**Texto de referencia:**
I. La sociedad como un todo
La descripción del mejor de los estados va en Platón ligada a la descripción del mejor y más saludable estado del alma. La analogía es completa: la ética y la política son inseparables, si es que no son lo mismo.
Cuando un grupo social es pequeño y sencillo, la obediencia a las leyes reporta beneficios al individuo tanto como al grupo, pues no se percibe la diferencia entre obligación moral e interés común. Pero la civilización griega había dejado de ser pequeña y sencilla hacía ya bastante tiempo. Se había extendido más allá de sus fronteras, había asimilado costumbres, religiones y saberes ajenos, se había vuelto más compleja en suma. Esa expansión podía convencer a muchos de que el bandolerismo a gran escala, en el que podían incluirse las conquistas militares, o a una escala más reducida, la de los particulares o las bandas de ladrones, era beneficioso. Que la obediencia a las leyes podía convertirse en un peligro. Y que, en fin, lo bueno tiene que ser agradable para uno mismo y que el placer del fuerte es su único deber. Así se resolvía la diferencia entre la ley y la naturaleza.
A esto conducía la argumentación sofística que Platón y Sócrates rechazaban. El segundo insistía en que, si ha de haber placeres, que por lo menos sean inteligentes, pues la búsqueda irreflexiva del disfrute solamente conduce a la desdicha. De esta manera, Sócrates conducía la discusión hacia su tesis favorita: que la virtud es conocimiento y que sin el conocimiento no es posible que el hombre sea feliz.
El propósito de Platón, por el contrario, no era tanto reformar al individuo cuanto conseguir un orden social que sería estable y armonioso solamente a condición de reflejar la constitución inalterable de la naturaleza humana. Si es imposible cambiar los apetitos fundamentales de cada hombre, la solución no es otra que construir un marco social en el que encuentren satisfacción y no constituyan un factor de desorden, sino que colaboren en el logro del orden. En otras palabras, se trata de sacar el mayor provecho de la naturaleza humana tal como se la encuentra en la realidad empírica. El problema, tal como Platón se lo plantea, es, pues, el siguiente: ¿Qué cambios mínimos no hay más remedio que introducir en la ciudad-estado para poner fin a las luchas civiles y armonizar los deseos encontrados de los hombres en un orden justo?
Luego Platón no concebía la comunidad política como algo carente de sustancia, que surge para defender a unos individuos de otros, para impedir que las tendencias destructoras se desborden, sino como algo anterior y superior a los individuos, existente en virtud de las carencias e interdependencias de éstos. La sociedad no es una agregación de átomos particulares sin existencia al margen de éstos; es anterior a éstos, permanece a su través y subsiste cuando ellos desaparecen en las alternancias generacionales.

**Datos sin procesar:**
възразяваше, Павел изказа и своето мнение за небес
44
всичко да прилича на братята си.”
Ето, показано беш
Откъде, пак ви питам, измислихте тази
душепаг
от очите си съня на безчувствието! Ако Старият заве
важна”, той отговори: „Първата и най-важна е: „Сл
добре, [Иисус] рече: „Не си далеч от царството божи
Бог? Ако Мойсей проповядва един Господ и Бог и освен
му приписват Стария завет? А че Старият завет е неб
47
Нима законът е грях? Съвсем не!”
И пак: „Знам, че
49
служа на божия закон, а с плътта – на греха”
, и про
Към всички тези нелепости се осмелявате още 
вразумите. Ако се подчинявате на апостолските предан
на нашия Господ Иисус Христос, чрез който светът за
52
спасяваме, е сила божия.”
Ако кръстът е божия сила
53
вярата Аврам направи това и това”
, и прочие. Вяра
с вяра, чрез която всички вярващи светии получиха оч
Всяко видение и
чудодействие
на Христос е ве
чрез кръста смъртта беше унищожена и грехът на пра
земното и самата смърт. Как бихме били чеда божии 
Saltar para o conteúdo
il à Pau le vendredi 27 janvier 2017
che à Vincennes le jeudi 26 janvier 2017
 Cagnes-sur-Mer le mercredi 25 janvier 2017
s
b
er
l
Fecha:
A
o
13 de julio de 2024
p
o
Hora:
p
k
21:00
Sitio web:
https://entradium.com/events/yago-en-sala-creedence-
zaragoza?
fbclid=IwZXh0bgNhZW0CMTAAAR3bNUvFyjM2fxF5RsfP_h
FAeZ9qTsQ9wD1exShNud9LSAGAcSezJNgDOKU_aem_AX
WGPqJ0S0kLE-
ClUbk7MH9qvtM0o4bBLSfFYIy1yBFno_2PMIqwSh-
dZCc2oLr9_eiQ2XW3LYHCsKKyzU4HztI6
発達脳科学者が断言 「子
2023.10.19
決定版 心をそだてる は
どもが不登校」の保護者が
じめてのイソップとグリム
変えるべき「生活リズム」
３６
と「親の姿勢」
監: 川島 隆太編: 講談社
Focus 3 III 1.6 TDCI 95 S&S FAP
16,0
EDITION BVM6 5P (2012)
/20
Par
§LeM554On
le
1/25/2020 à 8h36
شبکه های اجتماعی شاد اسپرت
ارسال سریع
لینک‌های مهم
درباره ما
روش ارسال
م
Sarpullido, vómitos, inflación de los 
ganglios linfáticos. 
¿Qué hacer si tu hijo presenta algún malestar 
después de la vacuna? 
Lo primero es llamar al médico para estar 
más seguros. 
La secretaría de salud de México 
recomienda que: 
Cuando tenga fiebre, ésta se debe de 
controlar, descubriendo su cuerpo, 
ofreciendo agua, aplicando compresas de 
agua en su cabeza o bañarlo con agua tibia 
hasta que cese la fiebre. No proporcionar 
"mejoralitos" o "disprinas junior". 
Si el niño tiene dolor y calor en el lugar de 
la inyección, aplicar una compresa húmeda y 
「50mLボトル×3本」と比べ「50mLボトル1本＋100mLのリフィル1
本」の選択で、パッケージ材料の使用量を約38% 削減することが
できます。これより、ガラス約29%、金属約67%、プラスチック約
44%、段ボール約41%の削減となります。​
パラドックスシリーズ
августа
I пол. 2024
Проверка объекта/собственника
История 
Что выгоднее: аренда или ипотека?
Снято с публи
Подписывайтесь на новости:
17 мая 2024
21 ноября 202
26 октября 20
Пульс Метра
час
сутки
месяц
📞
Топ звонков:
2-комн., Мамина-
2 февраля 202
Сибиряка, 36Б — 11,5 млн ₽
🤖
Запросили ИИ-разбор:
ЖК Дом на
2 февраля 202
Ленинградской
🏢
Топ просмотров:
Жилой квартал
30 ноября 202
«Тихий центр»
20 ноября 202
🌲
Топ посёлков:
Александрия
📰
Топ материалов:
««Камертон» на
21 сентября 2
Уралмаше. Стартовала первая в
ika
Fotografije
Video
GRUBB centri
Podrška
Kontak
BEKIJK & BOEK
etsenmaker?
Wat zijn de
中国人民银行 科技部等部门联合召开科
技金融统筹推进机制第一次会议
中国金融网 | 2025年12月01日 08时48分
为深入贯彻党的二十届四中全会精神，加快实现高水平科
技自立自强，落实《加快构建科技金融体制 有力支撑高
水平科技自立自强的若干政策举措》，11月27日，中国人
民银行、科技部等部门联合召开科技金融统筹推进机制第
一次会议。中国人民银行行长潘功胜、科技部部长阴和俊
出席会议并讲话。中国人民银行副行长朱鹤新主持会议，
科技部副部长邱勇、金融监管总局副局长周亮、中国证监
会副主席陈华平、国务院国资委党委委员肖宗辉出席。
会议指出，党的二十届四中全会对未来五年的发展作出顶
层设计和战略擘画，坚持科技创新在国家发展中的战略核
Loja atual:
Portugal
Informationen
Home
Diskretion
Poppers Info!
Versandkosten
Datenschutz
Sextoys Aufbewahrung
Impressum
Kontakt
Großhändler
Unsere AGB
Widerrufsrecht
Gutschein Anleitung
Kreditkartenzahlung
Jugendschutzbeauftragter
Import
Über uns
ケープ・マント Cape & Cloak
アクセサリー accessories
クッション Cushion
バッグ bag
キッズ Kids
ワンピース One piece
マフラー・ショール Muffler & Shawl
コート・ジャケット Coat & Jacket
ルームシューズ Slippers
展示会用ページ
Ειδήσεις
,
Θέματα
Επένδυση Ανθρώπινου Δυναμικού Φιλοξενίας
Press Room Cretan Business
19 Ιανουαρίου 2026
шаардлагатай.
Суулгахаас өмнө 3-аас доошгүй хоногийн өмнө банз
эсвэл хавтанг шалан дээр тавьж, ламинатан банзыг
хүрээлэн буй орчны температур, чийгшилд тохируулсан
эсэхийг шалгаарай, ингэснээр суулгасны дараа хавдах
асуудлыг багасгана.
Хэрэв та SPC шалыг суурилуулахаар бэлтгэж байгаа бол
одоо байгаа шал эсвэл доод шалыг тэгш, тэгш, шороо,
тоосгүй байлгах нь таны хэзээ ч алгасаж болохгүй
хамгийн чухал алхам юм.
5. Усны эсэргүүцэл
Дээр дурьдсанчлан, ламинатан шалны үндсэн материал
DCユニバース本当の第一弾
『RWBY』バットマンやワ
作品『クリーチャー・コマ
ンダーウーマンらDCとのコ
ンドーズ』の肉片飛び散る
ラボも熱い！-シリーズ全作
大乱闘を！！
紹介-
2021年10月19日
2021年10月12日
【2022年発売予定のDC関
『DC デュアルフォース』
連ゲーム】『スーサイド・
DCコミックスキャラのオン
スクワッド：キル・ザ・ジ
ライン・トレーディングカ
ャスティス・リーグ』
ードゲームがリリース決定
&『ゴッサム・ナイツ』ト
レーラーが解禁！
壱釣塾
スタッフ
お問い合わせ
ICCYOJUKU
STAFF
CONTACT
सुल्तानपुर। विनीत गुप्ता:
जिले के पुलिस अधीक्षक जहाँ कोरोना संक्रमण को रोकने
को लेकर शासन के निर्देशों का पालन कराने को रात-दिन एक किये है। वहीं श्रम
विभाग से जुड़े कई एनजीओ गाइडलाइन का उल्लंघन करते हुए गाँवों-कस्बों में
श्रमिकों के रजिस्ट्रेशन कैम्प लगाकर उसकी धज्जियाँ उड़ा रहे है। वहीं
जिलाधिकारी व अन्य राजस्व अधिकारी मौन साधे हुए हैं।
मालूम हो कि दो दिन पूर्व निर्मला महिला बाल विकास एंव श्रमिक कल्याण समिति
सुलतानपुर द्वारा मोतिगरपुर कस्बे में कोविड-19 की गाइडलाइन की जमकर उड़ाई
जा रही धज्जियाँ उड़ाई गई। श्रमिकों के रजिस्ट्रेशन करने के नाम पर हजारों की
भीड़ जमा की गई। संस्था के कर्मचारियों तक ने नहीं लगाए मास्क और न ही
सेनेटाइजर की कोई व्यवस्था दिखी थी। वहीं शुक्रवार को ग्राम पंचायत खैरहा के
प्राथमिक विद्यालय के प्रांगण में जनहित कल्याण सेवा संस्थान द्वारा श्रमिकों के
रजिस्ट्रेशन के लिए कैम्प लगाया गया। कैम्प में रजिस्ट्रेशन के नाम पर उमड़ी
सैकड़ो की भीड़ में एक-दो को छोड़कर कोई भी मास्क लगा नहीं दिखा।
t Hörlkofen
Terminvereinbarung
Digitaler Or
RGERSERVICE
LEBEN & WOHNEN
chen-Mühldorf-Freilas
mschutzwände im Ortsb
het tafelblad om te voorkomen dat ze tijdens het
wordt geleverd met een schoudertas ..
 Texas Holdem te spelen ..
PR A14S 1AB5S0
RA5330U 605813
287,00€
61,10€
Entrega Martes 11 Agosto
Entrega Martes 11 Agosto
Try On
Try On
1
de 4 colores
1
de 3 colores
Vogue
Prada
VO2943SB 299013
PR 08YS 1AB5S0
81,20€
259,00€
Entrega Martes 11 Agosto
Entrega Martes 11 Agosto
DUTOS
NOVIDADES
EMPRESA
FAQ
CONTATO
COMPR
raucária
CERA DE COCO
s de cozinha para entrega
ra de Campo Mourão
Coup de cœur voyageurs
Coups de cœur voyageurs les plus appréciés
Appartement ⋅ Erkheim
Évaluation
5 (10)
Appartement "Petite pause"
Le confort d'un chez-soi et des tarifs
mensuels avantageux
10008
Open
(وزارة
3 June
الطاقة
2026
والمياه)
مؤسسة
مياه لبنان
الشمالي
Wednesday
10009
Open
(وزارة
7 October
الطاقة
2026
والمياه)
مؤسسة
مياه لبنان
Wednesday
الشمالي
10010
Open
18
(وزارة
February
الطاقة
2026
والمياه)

**Compruebe su comprensión:**
**A)** Reescriba el pasaje del texto sobre Platón comprendido entre "El propósito de" y "un orden justo?", ambos incluidos, y cambie "ciudad-estado" por "polis".
**B)** Enumere todo lo ajeno que, según el texto sobre Platón, había asimilado la civilización griega.

**Respuestas:**
**A)**
El propósito de Platón, por el contrario, no era tanto reformar al individuo cuanto conseguir un orden social que sería estable y armonioso solamente a condición de reflejar la constitución inalterable de la naturaleza humana. Si es imposible cambiar los apetitos fundamentales de cada hombre, la solución no es otra que construir un marco social en el que encuentren satisfacción y no constituyan un factor de desorden, sino que colaboren en el logro del orden. En otras palabras, se trata de sacar el mayor provecho de la naturaleza humana tal como se la encuentra en la realidad empírica. El problema, tal como Platón se lo plantea, es, pues, el siguiente: ¿Qué cambios mínimos no hay más remedio que introducir en la polis para poner fin a las luchas civiles y armonizar los deseos encontrados de los hombres en un orden justo?

**B)** Costumbres, religiones y saberes.